Editor Dan Parton looks back at some of the bigger news stories on the Mental Health Today website in 2013.
For this blog, I’m using the stories that garnered the most views on the Mental Health Today website over the course of the year. This is not to say they are the most significant – that is a matter of opinion.
Last year it seemed that mental health edged more into the mainstream media. For example, the most viewed story on the website was one announcing that BBC Three was to run a season of documentaries focused on mental health and young people.
Another popular story concerned various celebrities, including Frankie Sandford, singer in The Saturdays, showing their support for anti-stigma programme Time to Change’s Time to Talk campaign.
Later in the year, Channel 4 showed Bedlam, a series documenting the workings of the South London & Maudsley NHS Foundation Trust. This gave access to mental health services that had not been seen on television before.
Hopefully in 2014 this trend will continue and we will see much more mental health-related programming on mainstream television. The more mental health issues appear in the public eye, the more people know about them and it helps to break down the stigma that still exists.
Meanwhile, welfare benefit reform continued to be a major topic. And, as in previous years, it was the work capability assessment (WCA) – or fit-for-work test – for employment and support allowance that caused much controversy.
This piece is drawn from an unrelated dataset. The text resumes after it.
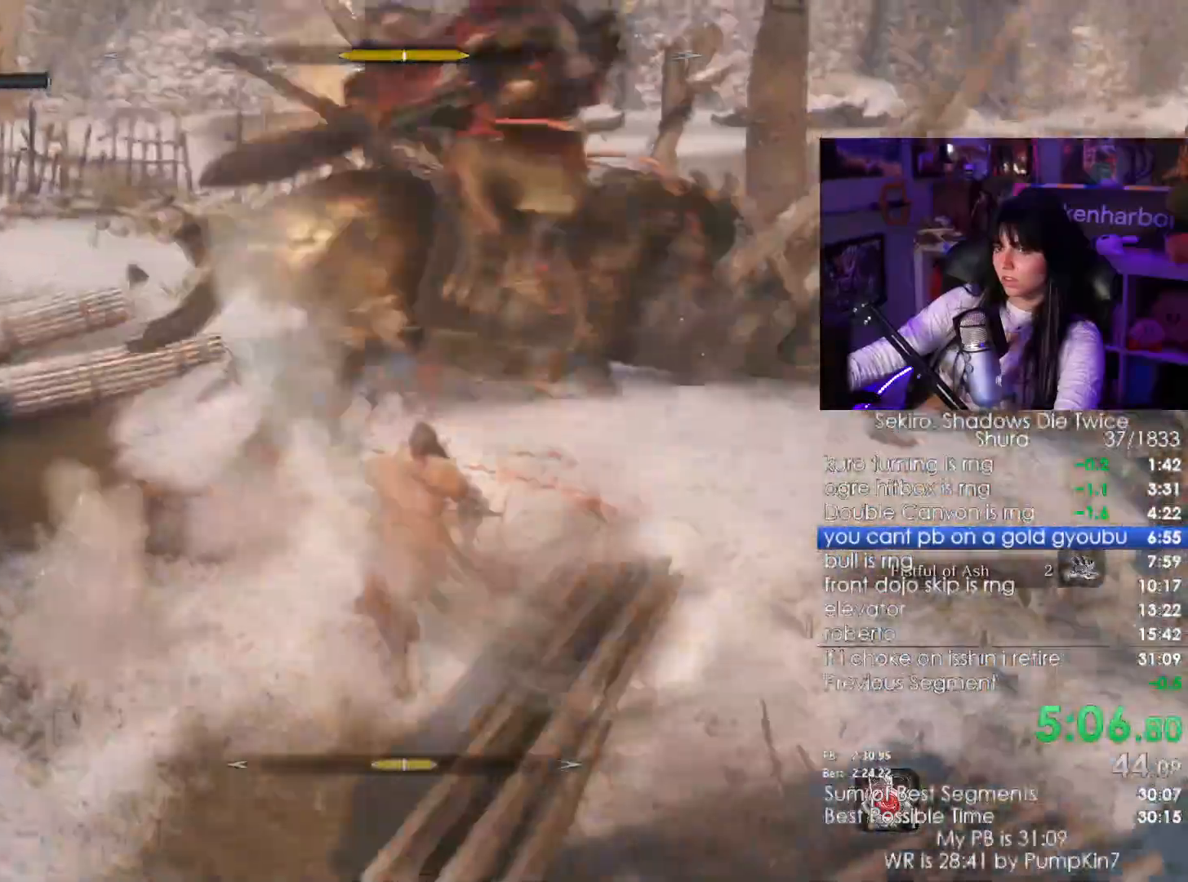
{"keys": ["w"], "mouse": [], "events": [[34, "mouse_left", "down"], [150, "mouse_left", "up"]]}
After years of claimants saying the WCA disadvantaged people with mental ill health, learning disabilities and autism, in May, three High Court judges agreed, following a judicial review.
But despite this, the WCA has remained in place, largely unchanged. In December, the fourth review of it by Dr Paul Litchfield did make more revisions in regards to mental health, although charities said they did not go far enough to address the problems.
It seems likely that opposition to the WCA and calls for further reforms will continue in 2014, but also that the government will hold firm on its stance with it. If a judicial review won’t bring about fundamental change its numerous critics have called for, it is unlikely that anything else will.
Another area of mental health that continues to be controversial is community treatment orders (CTOs). In April, a study concluded that placing mental health patients on CTOs after a period of involuntary hospitalisation does not alter the likelihood of them being hospitalised again, and their use should be reviewed.
The use of CTOs – and the associated opposition and concerns – has consistently grown since their introduction in 2008. I suspect calls for reform will also continue in 2014, especially when the yearly figures, which will more than likely show another increase, are released.
Elsewhere, mental health is increasingly embracing digital technology to engage young people, and the launch of two apps, Doc Ready and Well Happy, created much interest. Doc Ready aims to ensure young people confidently take control of what happens when they meet with their doctor and to help them get the most out of their visit. Well Happy is designed for people aged 12-25 in London who are concerned about mental and sexual health, drugs, alcohol and smoking.
This is another trend I see developing in 2014 as more mental health organisations realise the value of digital technology as a way of engaging people, and reaching some who may be reluctant to visit the doctor, for example.
These are just some of the major topics covered on the website in the past year. Other topics, including worries over continuing service provision, research into various conditions and the publication of new guidelines also created significant interest.
All these, and more, will doubtless continue to be at the forefront of the minds of all those who work in, or use, mental health services in 2014.
More on what 2014 may bring will be covered in a future blog.